Re: [PATCHSET v3] mq-deadline and BFQ scalability improvements

Oleksandr Natalenko <oleksandr@xxxxxxxxxxxxxx> · Tue, 23 Jan 2024 21:03:51 +0100

Hello.

On úterý 23. ledna 2024 18:34:12 CET Jens Axboe wrote:
> Hi,
> 
> It's no secret that mq-deadline doesn't scale very well - it was
> originally done as a proof-of-concept conversion from deadline, when the
> blk-mq multiqueue layer was written. In the single queue world, the
> queue lock protected the IO scheduler as well, and mq-deadline simply
> adopted an internal dd->lock to fill the place of that.
> 
> While mq-deadline works under blk-mq and doesn't suffer any scaling on
> that side, as soon as request insertion or dispatch is done, we're
> hitting the per-queue dd->lock quite intensely.
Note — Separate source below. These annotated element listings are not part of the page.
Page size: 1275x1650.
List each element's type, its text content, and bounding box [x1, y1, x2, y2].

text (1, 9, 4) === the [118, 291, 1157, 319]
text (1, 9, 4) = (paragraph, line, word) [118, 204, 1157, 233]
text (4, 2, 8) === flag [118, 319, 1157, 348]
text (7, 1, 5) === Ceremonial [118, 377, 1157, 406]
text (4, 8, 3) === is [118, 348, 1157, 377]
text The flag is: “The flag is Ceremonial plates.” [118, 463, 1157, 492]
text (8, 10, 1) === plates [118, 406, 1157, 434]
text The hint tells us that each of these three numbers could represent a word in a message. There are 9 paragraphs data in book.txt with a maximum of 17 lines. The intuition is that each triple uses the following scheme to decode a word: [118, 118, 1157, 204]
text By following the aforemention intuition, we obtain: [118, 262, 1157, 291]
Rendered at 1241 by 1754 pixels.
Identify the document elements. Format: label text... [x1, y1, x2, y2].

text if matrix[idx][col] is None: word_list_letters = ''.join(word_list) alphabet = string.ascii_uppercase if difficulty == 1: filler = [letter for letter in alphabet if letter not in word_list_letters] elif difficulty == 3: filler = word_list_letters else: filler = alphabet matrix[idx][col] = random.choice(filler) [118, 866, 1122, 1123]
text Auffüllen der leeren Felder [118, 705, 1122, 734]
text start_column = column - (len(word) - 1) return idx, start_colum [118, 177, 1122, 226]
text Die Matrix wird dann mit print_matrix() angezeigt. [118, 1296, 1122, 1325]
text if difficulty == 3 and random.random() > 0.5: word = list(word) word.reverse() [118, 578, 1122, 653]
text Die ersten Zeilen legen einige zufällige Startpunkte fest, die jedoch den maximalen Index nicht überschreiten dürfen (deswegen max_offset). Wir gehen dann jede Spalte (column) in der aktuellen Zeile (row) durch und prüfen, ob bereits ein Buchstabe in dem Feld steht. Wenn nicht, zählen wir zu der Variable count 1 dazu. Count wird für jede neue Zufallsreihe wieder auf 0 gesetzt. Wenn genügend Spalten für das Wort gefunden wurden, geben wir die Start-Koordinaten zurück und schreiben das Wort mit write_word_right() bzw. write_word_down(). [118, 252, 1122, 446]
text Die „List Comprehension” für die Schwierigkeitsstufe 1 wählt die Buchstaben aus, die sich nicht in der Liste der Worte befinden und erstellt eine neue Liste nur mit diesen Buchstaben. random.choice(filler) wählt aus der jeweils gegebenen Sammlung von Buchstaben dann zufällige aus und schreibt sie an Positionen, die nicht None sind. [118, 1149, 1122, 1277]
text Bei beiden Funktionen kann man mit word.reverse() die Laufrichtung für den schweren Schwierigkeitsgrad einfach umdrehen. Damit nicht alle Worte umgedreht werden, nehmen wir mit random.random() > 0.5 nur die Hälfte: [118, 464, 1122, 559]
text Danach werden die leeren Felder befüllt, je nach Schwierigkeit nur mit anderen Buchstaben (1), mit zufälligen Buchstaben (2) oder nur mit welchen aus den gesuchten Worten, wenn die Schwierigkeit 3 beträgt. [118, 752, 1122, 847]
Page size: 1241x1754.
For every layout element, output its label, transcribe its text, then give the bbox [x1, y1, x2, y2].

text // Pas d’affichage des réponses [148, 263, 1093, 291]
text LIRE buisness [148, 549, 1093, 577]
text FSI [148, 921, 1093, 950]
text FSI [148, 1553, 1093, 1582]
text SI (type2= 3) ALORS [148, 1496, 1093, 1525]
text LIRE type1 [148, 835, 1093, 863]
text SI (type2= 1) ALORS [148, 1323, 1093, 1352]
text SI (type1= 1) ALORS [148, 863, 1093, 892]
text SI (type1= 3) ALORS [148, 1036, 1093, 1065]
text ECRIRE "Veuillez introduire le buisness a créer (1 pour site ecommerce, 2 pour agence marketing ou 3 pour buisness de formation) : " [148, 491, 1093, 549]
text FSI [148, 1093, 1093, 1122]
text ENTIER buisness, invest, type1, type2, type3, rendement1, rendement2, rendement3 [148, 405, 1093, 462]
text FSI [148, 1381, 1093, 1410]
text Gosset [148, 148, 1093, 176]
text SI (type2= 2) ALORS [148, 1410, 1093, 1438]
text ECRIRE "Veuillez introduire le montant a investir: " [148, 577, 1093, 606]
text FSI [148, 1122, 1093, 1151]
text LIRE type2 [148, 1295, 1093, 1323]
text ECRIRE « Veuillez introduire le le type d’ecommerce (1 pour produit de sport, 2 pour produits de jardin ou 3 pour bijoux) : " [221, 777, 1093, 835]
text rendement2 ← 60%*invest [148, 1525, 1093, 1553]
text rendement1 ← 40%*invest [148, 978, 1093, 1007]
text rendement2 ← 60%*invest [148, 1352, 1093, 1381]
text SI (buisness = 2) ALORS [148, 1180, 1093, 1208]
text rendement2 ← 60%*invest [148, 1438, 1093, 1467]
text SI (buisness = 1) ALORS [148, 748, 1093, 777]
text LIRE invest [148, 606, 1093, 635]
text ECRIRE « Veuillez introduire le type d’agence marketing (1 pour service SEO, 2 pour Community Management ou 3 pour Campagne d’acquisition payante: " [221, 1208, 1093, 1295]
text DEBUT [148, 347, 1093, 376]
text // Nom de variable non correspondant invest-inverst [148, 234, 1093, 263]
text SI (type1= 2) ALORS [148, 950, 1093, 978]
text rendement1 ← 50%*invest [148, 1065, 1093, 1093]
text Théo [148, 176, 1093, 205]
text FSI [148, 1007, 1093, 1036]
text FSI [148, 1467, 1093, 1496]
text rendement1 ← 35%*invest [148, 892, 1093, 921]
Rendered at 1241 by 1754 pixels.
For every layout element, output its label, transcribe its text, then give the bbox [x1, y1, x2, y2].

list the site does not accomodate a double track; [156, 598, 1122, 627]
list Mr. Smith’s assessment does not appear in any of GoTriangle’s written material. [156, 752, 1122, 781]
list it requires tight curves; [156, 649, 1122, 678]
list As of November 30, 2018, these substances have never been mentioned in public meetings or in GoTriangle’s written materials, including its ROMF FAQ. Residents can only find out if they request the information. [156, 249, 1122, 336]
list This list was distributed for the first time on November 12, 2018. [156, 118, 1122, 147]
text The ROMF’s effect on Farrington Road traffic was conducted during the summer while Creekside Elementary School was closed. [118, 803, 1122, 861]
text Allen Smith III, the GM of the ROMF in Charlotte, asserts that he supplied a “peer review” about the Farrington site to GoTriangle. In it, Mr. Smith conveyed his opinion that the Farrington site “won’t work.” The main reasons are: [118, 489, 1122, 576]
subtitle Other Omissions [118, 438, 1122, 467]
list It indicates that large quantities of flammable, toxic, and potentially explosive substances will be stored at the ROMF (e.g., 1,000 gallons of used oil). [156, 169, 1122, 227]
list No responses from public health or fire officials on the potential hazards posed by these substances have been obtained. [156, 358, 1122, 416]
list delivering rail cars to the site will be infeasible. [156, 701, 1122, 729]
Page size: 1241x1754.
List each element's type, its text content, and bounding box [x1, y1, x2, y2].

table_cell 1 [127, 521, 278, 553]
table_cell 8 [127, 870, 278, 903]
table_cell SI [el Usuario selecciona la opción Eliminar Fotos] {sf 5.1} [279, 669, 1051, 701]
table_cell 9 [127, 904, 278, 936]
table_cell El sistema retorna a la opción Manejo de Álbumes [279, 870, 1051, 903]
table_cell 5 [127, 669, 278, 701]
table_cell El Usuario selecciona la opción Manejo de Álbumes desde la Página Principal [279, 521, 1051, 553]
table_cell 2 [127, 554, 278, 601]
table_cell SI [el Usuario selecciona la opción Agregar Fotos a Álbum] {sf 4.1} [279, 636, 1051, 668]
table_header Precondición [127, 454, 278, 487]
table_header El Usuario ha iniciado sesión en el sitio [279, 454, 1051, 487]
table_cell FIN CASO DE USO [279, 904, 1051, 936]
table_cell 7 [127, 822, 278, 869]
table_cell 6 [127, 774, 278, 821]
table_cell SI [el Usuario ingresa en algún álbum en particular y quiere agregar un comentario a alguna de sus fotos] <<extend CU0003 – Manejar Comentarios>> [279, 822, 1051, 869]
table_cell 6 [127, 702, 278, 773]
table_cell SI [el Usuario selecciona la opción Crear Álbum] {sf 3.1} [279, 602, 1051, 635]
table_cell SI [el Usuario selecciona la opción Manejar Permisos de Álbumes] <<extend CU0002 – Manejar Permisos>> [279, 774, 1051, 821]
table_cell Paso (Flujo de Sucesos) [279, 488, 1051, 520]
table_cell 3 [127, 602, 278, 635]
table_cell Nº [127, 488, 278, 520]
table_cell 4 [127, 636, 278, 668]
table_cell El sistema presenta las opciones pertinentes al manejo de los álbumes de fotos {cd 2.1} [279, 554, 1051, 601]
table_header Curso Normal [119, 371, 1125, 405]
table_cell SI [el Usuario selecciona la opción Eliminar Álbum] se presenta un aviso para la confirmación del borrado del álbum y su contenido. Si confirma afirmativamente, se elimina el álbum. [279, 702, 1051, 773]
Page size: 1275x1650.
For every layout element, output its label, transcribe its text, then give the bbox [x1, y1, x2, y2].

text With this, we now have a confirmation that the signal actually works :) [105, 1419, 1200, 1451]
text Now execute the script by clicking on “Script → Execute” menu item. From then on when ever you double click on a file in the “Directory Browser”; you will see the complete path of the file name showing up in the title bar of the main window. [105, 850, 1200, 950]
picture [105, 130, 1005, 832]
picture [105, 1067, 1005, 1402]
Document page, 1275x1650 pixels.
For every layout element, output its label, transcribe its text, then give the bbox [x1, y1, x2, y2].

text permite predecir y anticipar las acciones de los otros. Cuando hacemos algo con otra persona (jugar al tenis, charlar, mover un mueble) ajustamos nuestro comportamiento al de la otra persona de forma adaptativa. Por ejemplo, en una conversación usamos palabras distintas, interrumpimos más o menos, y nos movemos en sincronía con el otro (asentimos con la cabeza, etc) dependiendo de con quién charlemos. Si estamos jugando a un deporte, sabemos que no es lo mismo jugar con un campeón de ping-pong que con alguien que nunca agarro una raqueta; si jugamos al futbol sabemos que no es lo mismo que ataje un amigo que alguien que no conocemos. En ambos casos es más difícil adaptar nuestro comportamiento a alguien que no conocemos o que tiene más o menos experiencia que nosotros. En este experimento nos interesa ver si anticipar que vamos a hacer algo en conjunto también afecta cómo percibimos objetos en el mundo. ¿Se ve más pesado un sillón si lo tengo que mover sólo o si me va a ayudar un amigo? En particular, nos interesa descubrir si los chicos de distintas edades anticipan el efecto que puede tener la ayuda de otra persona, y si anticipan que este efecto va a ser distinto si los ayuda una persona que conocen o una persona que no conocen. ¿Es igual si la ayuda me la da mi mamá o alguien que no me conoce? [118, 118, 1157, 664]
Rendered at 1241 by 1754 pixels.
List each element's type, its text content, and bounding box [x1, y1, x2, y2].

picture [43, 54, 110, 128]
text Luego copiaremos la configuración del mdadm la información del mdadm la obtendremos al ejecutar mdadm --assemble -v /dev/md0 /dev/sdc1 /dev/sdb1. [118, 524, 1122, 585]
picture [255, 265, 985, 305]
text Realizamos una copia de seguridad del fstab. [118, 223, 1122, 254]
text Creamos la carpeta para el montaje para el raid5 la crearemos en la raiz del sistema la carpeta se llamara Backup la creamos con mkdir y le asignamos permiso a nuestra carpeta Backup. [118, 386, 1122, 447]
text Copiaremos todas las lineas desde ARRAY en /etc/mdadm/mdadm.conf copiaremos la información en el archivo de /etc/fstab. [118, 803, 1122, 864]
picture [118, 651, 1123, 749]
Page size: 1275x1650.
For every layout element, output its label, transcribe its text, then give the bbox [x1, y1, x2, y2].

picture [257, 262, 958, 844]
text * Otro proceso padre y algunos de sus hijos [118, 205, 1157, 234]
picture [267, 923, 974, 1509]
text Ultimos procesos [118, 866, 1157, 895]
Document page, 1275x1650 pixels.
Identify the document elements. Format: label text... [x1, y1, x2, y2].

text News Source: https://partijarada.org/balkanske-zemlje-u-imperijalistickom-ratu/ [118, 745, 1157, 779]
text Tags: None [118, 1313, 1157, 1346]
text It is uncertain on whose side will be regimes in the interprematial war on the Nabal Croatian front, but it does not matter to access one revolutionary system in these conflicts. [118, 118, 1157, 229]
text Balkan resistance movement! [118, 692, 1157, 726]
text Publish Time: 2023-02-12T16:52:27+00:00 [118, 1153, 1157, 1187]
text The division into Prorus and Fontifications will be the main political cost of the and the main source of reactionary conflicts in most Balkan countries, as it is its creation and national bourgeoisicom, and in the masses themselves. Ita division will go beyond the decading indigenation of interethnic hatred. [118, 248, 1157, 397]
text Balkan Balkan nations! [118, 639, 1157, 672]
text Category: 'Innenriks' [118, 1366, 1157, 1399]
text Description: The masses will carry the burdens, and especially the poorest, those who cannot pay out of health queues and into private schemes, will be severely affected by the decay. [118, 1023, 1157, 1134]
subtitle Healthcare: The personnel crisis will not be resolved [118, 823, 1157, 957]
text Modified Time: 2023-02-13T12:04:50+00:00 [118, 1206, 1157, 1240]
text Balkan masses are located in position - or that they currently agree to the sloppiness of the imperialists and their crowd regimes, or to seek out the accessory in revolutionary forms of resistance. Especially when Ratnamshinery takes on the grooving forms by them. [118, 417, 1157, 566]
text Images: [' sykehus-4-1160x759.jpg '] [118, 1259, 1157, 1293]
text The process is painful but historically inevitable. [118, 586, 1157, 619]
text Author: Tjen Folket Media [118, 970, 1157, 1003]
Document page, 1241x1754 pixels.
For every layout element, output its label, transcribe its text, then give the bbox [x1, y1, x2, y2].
On a basic test box
> with 16 cores / 32 threads, running a number of IO intensive threads
> on either null_blk (single hw queue) or nvme0n1 (many hw queues) shows
> this quite easily:
> 
> The test case looks like this:
> 
> fio --bs=512 --group_reporting=1 --gtod_reduce=1 --invalidate=1 \
> 	--ioengine=io_uring --norandommap --runtime=60 --rw=randread \
> 	--thread --time_based=1 --buffered=0 --fixedbufs=1 --numjobs=32 \
> 	--iodepth=4 --iodepth_batch_submit=4 --iodepth_batch_complete=4 \
> 	--name=scaletest --filename=/dev/$DEV
> 
> and is being run on a desktop 7950X box.
> 
> which is 32 threads each doing 4 IOs, for a total queue depth of 128.
> 
> Results before the patches:
> 
> Device		IOPS	sys	contention	diff
> ====================================================
> null_blk	879K	89%	93.6%
> nvme0n1		901K	86%	94.5%
> 
> which looks pretty miserable, most of the time is spent contending on
> the queue lock.
> 
> This RFC patchset attempts to address that by:
> 
> 1) Serializing dispatch of requests. If we fail dispatching, rely on
>    the next completion to dispatch the next one. This could potentially
>    reduce the overall depth achieved on the device side, however even
>    for the heavily contended test I'm running here, no observable
>    change is seen. This is patch 2.
> 
> 2) Serialize request insertion, using internal per-cpu lists to
>    temporarily store requests until insertion can proceed. This is
>    patch 3.
> 
> 3) Skip expensive merges if the queue is already contended. Reasonings
>    provided in that patch, patch 4.
> 
> With that in place, the same test case now does:
> 
> Device		IOPS	sys	contention	diff
> ====================================================
> null_blk	2867K	11.1%	~6.0%		+226%
> nvme0n1		3162K	 9.9%	~5.0%		+250%
> 
> and while that doesn't completely eliminate the lock contention, it's
> oodles better than what it was before. The throughput increase shows
> that nicely, with more than a 200% improvement for both cases.
> 
> Since the above is very high IOPS testing to show the scalability
> limitations, I also ran this on a more normal drive on a Dell R7525 test
> box. It doesn't change the performance there (around 66K IOPS), but
> it does reduce the system time required to do the IO from 12.6% to
> 10.7%, or about 20% less time spent in the kernel.
> 
>  block/mq-deadline.c | 178 +++++++++++++++++++++++++++++++++++++++-----
>  1 file changed, 161 insertions(+), 17 deletions(-)
> 
> Since v2:
> 	- Update mq-deadline insertion locking optimization patch to
> 	  use Bart's variant instead. This also drops the per-cpu
> 	  buckets and hence resolves the need to potentially make
> 	  the number of buckets dependent on the host.
> 	- Use locking bitops
> 	- Add similar series for BFQ, with good results as well
> 	- Rebase on 6.8-rc1
> 
> 
> 

I'm running this for a couple of days with no issues, hence for the series:

Tested-by: Oleksandr Natalenko <oleksandr@xxxxxxxxxxxxxx>

Thank you.

-- 
Oleksandr Natalenko (post-factum)
Attachment:
signature.asc

Description: This is a digitally signed message part.